Once that Balzac decision in the Puerto Rico case was decided, citizenship for Guam, the Northern Marianas, and the Virgin Islands became an easy out for Congress, by granting citizenship but not citizenship rights. Yet, American Samoa arguably is the only territory under the Insular Cases that have been administered outside the Constitution as originally intended by the court in those cases. The lesson of history and law is that the U.S. should not grant citizenship unless it is prepared to grant statehood, because statehood is the only way U.S. citizens can have equality.

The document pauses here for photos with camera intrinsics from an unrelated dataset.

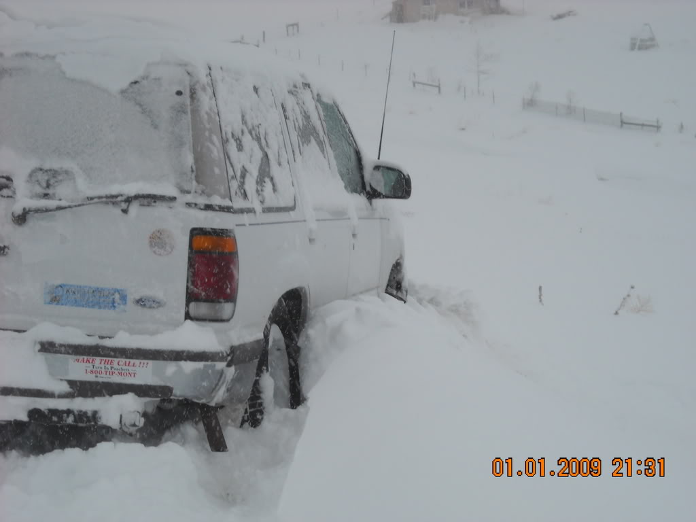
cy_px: 261
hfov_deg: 18.7
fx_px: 2111
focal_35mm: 105
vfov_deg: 14.1
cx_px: 348
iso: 80
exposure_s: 1/125
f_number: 4.7
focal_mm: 17.1
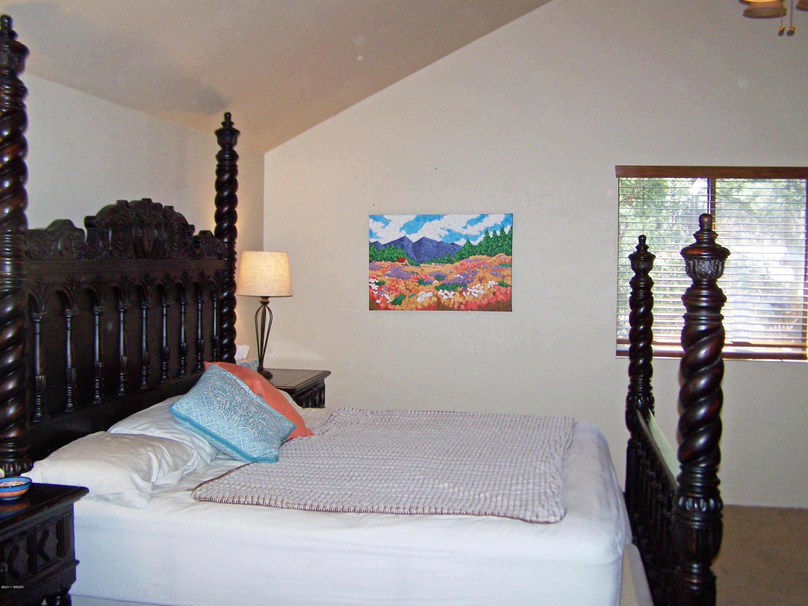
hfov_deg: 49.0
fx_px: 887
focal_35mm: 38
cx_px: 404
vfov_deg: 37.7
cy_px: 303
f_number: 2.8
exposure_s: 1/60
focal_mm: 6.3
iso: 80
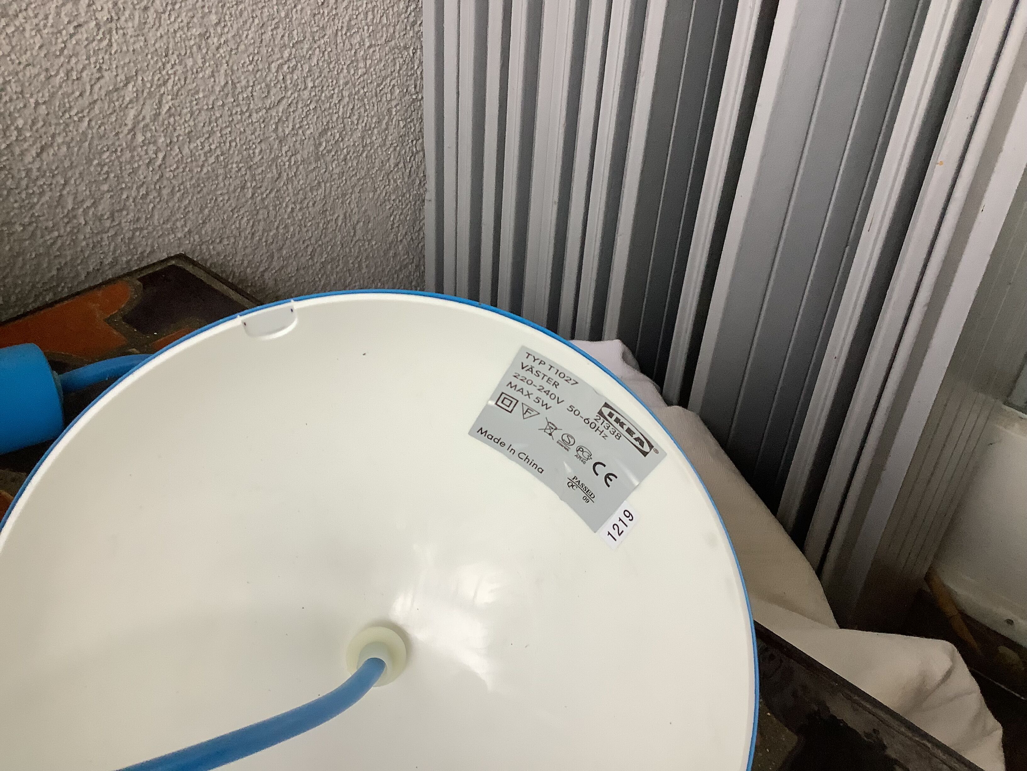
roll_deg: -4.8
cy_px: 386
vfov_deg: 45.4
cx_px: 514
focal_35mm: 31
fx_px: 920
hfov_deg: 58.4
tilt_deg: -37.4
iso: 125
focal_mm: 3.3
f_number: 2.4
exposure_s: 1/60
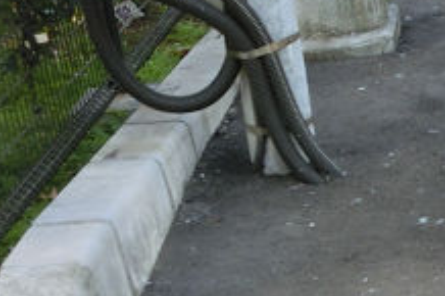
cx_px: 678
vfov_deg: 9.7
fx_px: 1692
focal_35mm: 137
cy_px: 443
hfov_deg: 14.0
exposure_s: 1/125
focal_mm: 5
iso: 80
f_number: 3
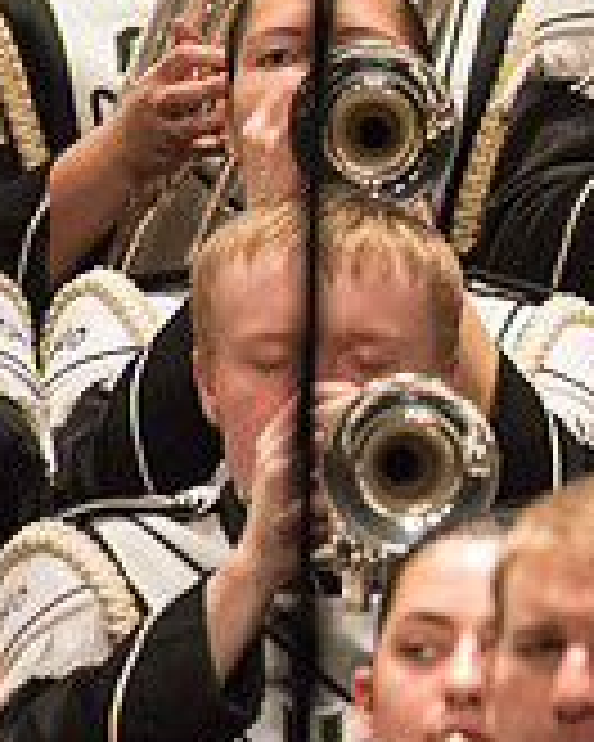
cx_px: 1282
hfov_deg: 0.8
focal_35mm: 1984
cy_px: 371
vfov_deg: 1.0
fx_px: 43599
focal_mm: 600
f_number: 5.6
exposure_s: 1/320
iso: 4000
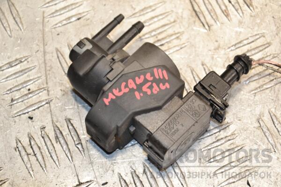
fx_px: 1077
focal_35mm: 138
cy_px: 94
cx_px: 140
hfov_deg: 14.9
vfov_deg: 9.9
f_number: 5.6
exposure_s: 1/60
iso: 800
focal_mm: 92
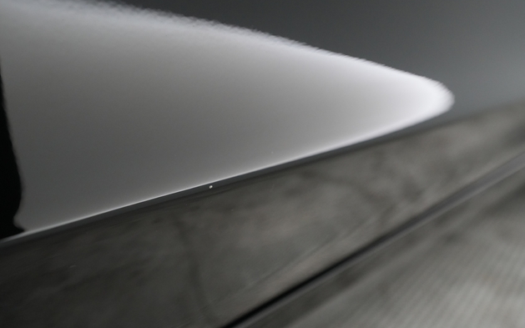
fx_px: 415
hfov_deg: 64.6
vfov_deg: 43.1
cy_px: 157
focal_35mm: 29
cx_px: 264
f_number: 4.5
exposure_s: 1/100
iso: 5000
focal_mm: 28
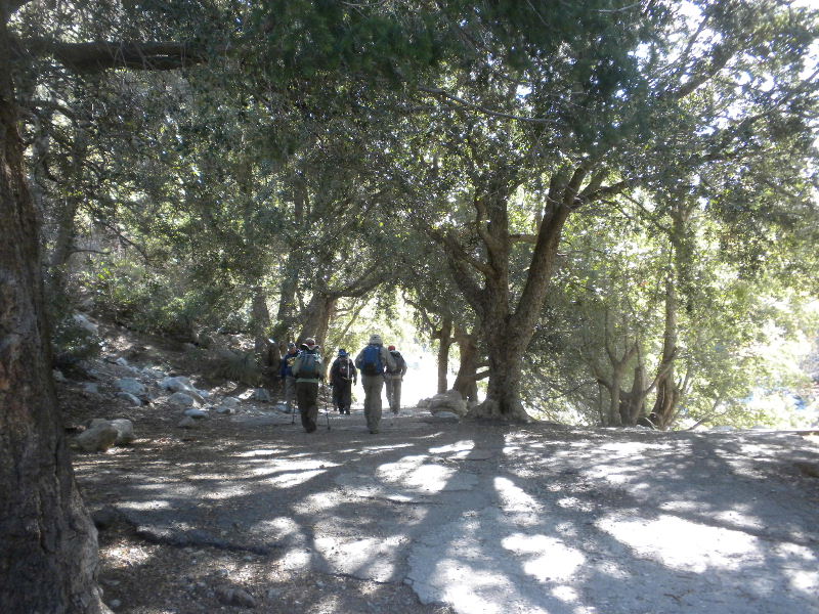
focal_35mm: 37
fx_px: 875
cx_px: 410
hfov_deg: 50.1
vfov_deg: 38.7
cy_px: 307
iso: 258
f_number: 3.5
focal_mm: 6.6
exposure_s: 1/71
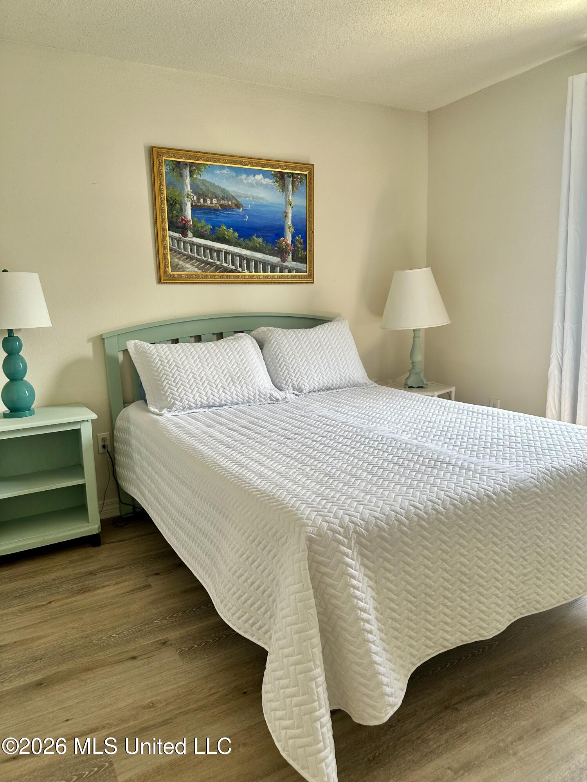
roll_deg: +2.2
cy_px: 391
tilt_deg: -9.1
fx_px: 543
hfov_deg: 56.8
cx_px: 294
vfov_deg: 71.6
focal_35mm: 24
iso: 80
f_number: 1.78
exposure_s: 1/121
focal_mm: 6.86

If you don’t live in a state, then equal rights and duties of citizenship are unattainable, and there is no substitute set of rights to make citizens whole for inequality. The option of going to live in a state for equal citizenship, or going back and forth between the territory and the mainland as a national, both make sense, unless the people want incorporation, and some form of statehood such as integration with Hawaii. To make nationals in American Samoa less than equal citizens without a path to equality arguably seems like a case of repeating the mistakes made with Puerto Rico, Guam, the Northern Marianas and the Virgin Islands.
American Samoa may be a colony, but at least it is a colony with functional though not legally binding autonomy. Having autonomy that could be changed by Washington arguably is better than having citizenship that can be never be equal, and that also can be ended by Congress. So in a sense American Samoa should be proud that it is not really just another a colony with second class citizens who are denied incorporation and equality, like Puerto Rico and Guam.
Instead, American Samoa is an an unincorporated territory that has U.S. national protection and national status with the option of equal citizenship in the states. If that is going to change, arguably it should be changed by the people petitioning Congress, not by federal judges. Unless the federal courts are willing to overturn Balzac and apply the Constitution under a ruling incorporating all the territories into the U.S. with the implied promise of full equality through statehood, the courts should let Congress work out status solutions with each territory based on historical principles and practices.
One response
“National” status is even worse than citizenship without equal rights- if a national travels to the US mainland, they still have to undergo a lengthy (months-long) Naturalization process, whereas a citizen from a territory is granted immediate equal protections under the law with any other citizen. Nationals are also ineligible for certain federal jobs that US citizen residing in territories are eligible for. Thus, citizenship-at-birth would be an improvement in legal status, however incremental. The whole “incorporated” vs. “unincorporated” territory bit is still a bit bizarre, however, and the distinction probably never should have been made to exist in the first place… It only makes becoming a state a more difficult process while denying citizen rights they should by all means have. It’s in the United States’ best interest to protect ALL its citizens, and make it as easy to become a state as possible- after all, we need the diversity (and more diverse votes for president than just old white folks!), the brains (after all, statehood would make it easier for the brightest minds to work their ways into the academic and political systems of the mainland- and the US could always use more scientists, and some politicians with an actual clue…), and the income taxes that more states would provide!